In 2013, with support from the community and foundation grants, the Center Theatre purchased and installed a Christie Solaria One digital projector. The Theatre's 35mm projector is now on display in the Theatre lobby and holds a time capsule sealed into the projector in 2016 as part of the Theatre's 10-year anniversary celebrations.

In February, 2021, construction was completed on a second screen. The 40-seat "Off-Center Theatre" allowed the Theatre to schedule more first-run movies along with documentaries, independent films, and Maine-made movies.

On May 22, 2021, the Center Theatre was awarded the Golden Apple Award by the Maine Education Association. The award is given "[t]o recognize an individual or group that has demonstrated a strong commitment to the local school(s) and/or to the children of a community."

== Slightly Off-Center Players ==
The Slightly Off-Center Players is the community theater group closely associated with the Theatre that produces live productions. Past productions at the Theatre include Fiddler on the Roof, A Christmas Carol, Little Shop of Horrors, The Sound of Music, and others. Shows have featured adult, children, and mixed casts.

The group also organizes educational opportunities such as summer and vacation drama camps for children. In September, 2021, the Theatre began offering an after-school arts and theatre program for high school students.

== Whoopie Pie Festival ==
The Center Theatre organizes the Maine Whoopie Pie Festival annually. It regularly draws over 8,000 people to downtown Dover-Foxcroft. The festival features whoopie pie samples from various bakers across Maine. Also present are live bands, children's activities and local vendors.

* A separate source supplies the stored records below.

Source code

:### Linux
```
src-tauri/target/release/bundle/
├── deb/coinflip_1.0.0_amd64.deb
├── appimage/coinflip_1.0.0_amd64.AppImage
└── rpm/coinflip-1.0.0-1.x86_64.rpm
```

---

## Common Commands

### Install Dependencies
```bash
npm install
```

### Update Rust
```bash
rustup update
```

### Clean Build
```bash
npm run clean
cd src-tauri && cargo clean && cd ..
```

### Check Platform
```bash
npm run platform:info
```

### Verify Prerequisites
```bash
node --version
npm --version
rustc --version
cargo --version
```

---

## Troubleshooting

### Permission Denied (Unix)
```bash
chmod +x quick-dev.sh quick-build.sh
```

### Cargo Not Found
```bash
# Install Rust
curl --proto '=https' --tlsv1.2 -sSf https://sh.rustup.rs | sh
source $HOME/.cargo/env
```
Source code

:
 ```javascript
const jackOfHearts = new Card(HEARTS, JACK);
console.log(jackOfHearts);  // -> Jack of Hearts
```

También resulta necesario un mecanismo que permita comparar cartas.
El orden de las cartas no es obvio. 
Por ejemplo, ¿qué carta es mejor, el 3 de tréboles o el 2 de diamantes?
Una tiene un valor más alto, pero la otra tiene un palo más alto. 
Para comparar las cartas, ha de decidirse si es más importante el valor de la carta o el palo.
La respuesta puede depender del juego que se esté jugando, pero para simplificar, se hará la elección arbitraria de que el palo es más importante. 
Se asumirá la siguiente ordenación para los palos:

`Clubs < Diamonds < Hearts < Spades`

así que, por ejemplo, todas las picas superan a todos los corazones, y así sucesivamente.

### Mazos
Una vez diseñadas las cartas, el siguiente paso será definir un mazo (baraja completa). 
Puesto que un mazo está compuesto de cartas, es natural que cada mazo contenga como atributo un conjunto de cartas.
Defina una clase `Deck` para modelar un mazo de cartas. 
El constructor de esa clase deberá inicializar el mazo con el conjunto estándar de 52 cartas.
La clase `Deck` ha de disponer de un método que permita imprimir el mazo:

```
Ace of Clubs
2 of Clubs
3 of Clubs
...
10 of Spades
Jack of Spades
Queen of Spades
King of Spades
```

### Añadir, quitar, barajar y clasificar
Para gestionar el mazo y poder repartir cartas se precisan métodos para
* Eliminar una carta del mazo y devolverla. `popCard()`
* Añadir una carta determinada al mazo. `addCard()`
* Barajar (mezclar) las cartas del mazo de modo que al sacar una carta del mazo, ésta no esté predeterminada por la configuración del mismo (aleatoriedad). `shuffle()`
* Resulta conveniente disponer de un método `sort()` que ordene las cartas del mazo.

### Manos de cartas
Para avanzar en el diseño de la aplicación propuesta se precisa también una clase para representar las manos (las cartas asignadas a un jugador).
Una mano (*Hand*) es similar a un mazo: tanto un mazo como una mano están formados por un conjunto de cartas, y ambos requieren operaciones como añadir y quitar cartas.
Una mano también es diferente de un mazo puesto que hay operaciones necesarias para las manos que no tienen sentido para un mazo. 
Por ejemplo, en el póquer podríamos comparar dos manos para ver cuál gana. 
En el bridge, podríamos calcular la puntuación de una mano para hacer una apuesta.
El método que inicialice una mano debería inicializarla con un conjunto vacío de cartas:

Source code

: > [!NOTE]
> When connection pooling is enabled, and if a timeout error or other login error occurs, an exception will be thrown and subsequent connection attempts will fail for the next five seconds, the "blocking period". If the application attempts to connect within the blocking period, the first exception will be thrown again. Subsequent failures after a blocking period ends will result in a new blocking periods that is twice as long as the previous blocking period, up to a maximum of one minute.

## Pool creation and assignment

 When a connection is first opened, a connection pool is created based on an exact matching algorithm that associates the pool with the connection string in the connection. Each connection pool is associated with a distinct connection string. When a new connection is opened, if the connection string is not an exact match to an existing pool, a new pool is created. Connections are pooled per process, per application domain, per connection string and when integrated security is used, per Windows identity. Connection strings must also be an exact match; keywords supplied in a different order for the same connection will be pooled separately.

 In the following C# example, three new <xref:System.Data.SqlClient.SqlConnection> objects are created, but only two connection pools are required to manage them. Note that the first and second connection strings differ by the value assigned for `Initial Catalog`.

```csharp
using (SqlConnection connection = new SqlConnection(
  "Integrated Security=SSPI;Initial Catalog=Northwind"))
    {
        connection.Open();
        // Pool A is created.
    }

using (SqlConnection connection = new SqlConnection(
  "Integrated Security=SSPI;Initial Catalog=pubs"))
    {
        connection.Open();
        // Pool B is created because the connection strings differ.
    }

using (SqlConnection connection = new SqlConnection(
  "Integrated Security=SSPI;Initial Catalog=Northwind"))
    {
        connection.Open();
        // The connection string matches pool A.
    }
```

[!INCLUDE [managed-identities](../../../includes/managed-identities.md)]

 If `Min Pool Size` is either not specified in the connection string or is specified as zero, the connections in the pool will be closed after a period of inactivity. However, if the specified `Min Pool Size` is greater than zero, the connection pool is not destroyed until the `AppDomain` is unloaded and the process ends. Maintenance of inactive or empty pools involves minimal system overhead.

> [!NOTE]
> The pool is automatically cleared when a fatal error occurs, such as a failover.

== Commercial Historic District ==
In September 2021 the Center Theatre led a successful initiative to create a National Commercial Historic District in downtown Dover-Foxcroft. The District covers East Main Street from the Piscataquis River Bridge to just past the Observer Building. The District provides tax benefits for owners interested in renovating their property and grant opportunities to non-profits within the district.